▶ **Dataset excerpts**:
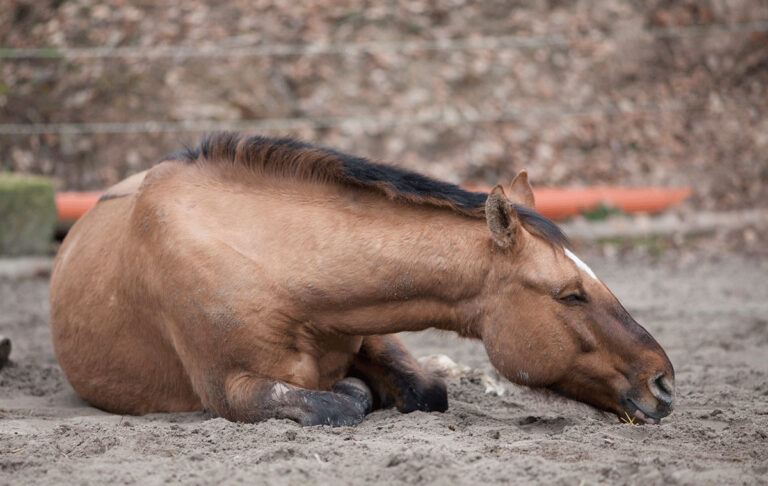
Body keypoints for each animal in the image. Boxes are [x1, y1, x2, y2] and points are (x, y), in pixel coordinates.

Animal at [49, 133, 672, 426]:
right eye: (570, 294)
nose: (663, 383)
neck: (274, 264)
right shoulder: (231, 389)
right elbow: (339, 402)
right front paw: (356, 393)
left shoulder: (372, 327)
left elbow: (426, 390)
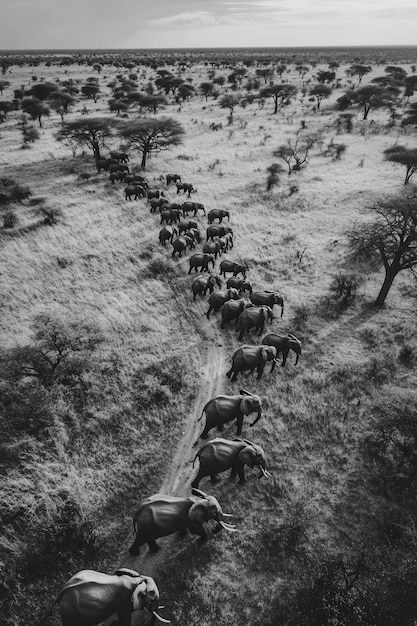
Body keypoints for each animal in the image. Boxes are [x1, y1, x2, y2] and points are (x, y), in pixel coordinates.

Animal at [39, 568, 168, 620]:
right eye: (151, 598)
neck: (137, 580)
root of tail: (61, 593)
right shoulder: (124, 600)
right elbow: (125, 617)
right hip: (70, 613)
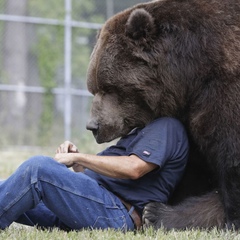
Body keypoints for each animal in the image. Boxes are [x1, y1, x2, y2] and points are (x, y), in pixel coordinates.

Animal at [85, 0, 240, 230]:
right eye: (93, 88)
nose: (94, 126)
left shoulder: (223, 89)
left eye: (109, 88)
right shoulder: (185, 114)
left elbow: (231, 156)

▶ **Work required**:
Output everything in the records above word for word, but not the pictures.

▶ **Result of the task**:
Body keypoints for each animal in the image. Boxes are [x1, y1, x2, y2] and points are (x, y), in pixel coordinates.

Animal at [49, 133, 672, 426]:
right eye: (570, 294)
nose: (663, 383)
neck: (274, 264)
right shoulder: (231, 389)
right elbow: (339, 402)
right front paw: (356, 393)
left shoulder: (372, 327)
left elbow: (426, 390)
Body keypoints for each animal in the image. Boxes are [x1, y1, x2, y2] and points are (x, y), in pixel coordinates.

Animal at [39, 568, 168, 620]:
right eye: (151, 598)
neck: (137, 580)
root of tail: (61, 593)
right shoulder: (124, 600)
right elbow: (125, 617)
right hip: (70, 613)
Body keypoints for each animal in the image. Boxes are [x1, y1, x2, y2] and points are (x, y), in pixel coordinates.

Animal at [85, 0, 240, 230]:
right eye: (93, 88)
nose: (94, 126)
left shoulder: (223, 89)
left eye: (109, 88)
right shoulder: (185, 114)
left elbow: (231, 156)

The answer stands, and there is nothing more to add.